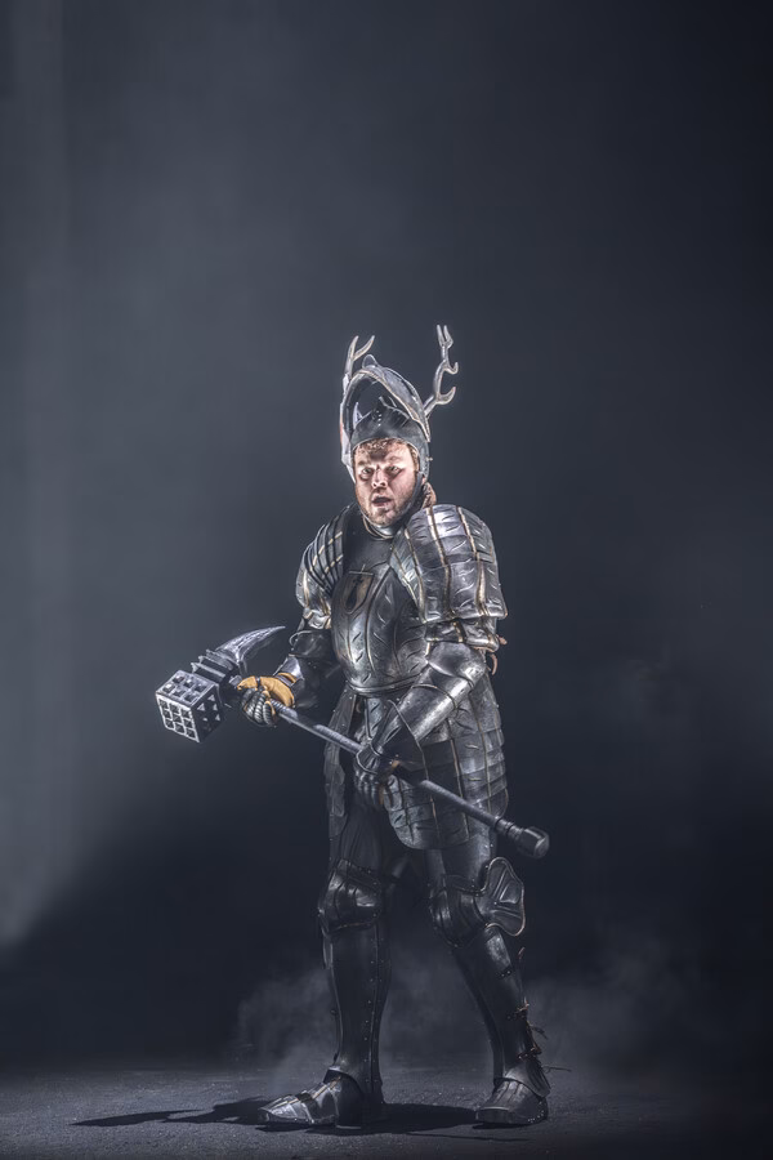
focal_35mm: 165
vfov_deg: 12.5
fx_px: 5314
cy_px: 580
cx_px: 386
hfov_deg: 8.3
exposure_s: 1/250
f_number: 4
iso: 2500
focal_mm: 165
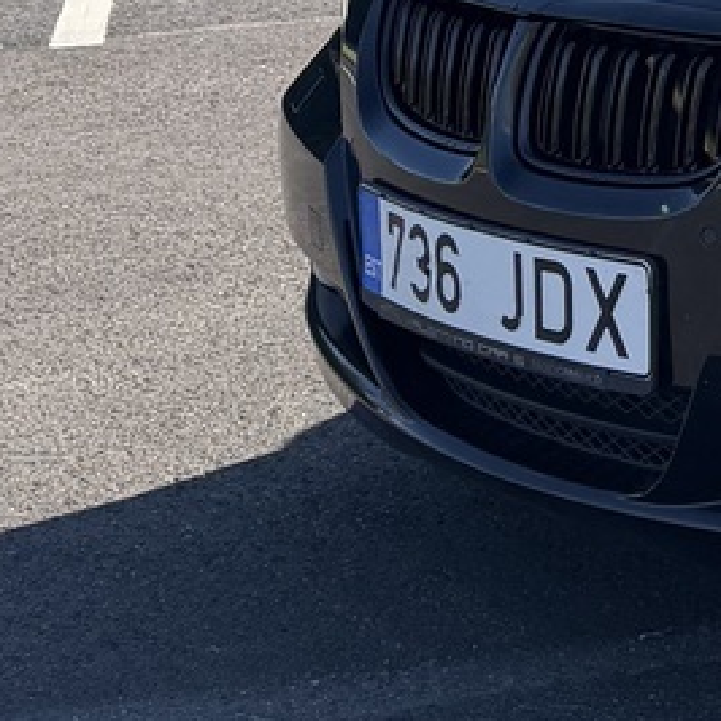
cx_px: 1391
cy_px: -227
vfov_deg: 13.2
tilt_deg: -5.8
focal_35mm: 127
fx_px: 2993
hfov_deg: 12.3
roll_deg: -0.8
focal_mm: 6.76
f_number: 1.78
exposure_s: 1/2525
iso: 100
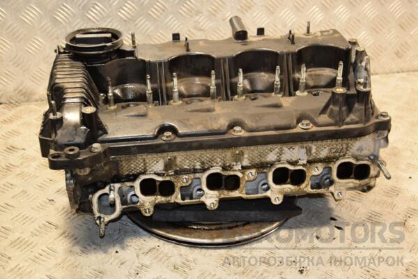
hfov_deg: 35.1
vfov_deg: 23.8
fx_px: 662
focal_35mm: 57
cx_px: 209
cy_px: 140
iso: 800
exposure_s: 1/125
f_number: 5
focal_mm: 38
::::::::
**Directive**
Exact repeat, pictures omitted: give every line from the top of the records down to and including the line with "focal_mm: 6.76".

**Answer space**
focal_35mm: 165
vfov_deg: 12.5
fx_px: 5314
cy_px: 580
cx_px: 386
hfov_deg: 8.3
exposure_s: 1/250
f_number: 4
iso: 2500
focal_mm: 165
cx_px: 1391
cy_px: -227
vfov_deg: 13.2
tilt_deg: -5.8
focal_35mm: 127
fx_px: 2993
hfov_deg: 12.3
roll_deg: -0.8
focal_mm: 6.76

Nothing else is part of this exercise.